Obviously, restaurants and bars offer both relatively low wages and low odds of maintaining their staffing levels during a widespread public-health crisis. We don’t know how many more striving artists started stringing together a meager living as servers, bartenders, line cooks, and other under-appreciated food-and-beverage workers between 2013 and this March, but I think it’s safe to estimate that we’re talking about tens of thousands more than were captured in the NEA’s data seven years ago.
US President Donald Trump makes his way to board Air Force One. Photo by MANDEL NGAN/AFP via Getty Images.
DEEP, DARK WELL
I’m sorry to say the news gets even worse if you keep digging. From a macro perspective, economist Justin Wolfers points out that the nation is still 11 million jobs shy of the number it supported in February 2020—and that this is “a larger gap than at the low point of the [2008–9] financial crisis.” Sadly, though not surprisingly, the US’s anemic economic recovery has been unequally distributed, too. Here’s the Post again:
While the nation overall has regained nearly half of the lost jobs, several key demographic groups have recovered more slowly, including mothers of school-age children, Black men, Black women, Hispanic men, Asian Americans, younger Americans (ages 25 to 34), and people without college degrees.
To chisel deeper into just one of these cruel imbalances, roughly 865,000 American women entirely abandoned the search for work between February and September, with many of them doing so to take on childcare duties in a distressed family situation. Their withdrawal from the labor quest means they are no longer counted as “unemployed” at all, a fatal flaw in the Bureau of Labor Statistics’s statement that unemployment “improved” to 7.9 percent last month.
Overall, then, the jobs figures don’t just tell us that a huge number of American artists may have to relinquish their studio time to a desperate search for new day jobs in a horrific recession; they also tell us that the ones who can continue making artwork will be overwhelmingly white and male. So the data leads to the same conclusion as the increasingly apocalyptic environmental scenario I wrote about two weeks ago: conditions in the wider economy are conspiring to make the US’s already diversity-bereft art industry even less representative of the country’s population from the standpoints of ethnicity, gender, and class than it already is.
It would be naive to place the blame for this grim calculus entirely on the Trump administration. Some of these trends have been slowly but steadily driving the US’s creative economy toward the abyss since the late 1970s. That said, Wolfers claims that the country currently supports nearly four million fewer jobs than it did in January 2017—and that, while the virus is a “major” factor here, “results in other countries suggest it didn’t have to be this bad” in the labor market.

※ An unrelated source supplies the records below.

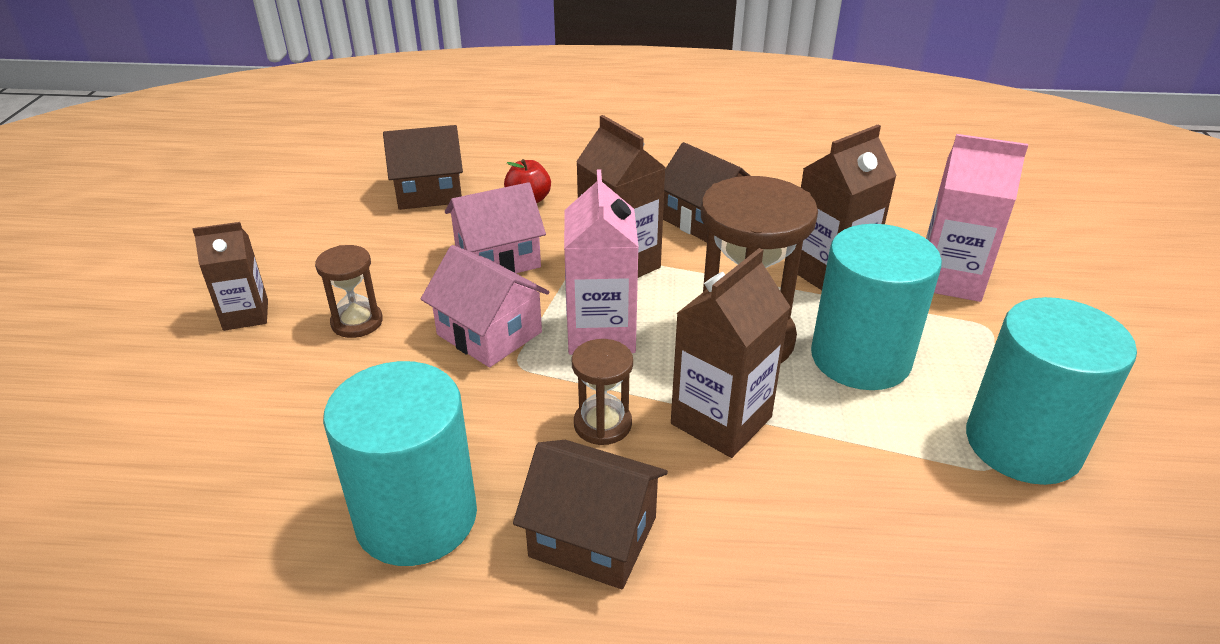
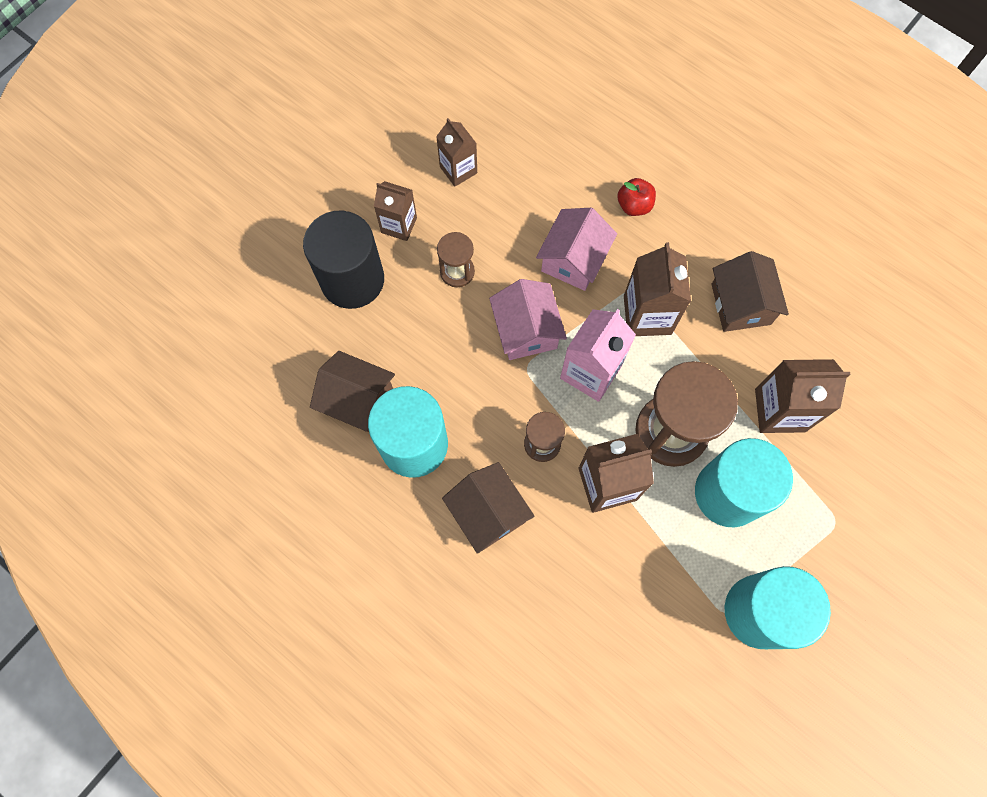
camera: 35 degrees right, 35 degrees up
(203, 389) = (352, 280): none -> black cylinder
(299, 246) = (458, 170): none -> brown carton
(429, 192) = (572, 154): brown house -> brown house (358, 400)
(497, 258) = (573, 260): pink house -> pink house turned 75 degrees counterclockwise
(949, 279) = (856, 468): pink carton -> none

I filed this column on Saturday night, just over 24 hours after we first heard Trump had been given an experimental drug cocktail “as a precautionary measure” and transported to Walter Reed Medical Center. There’s no telling where the saga of his health will have taken us by the time you read this. But the point is that his administration has already mangled the arts sector in ways it could least afford, and it will require years of sustained, radical action if we ever hope to reverse the damage. No matter what his fate in this latest surreal episode of our hallucinatory year, that shameful legacy is already secure.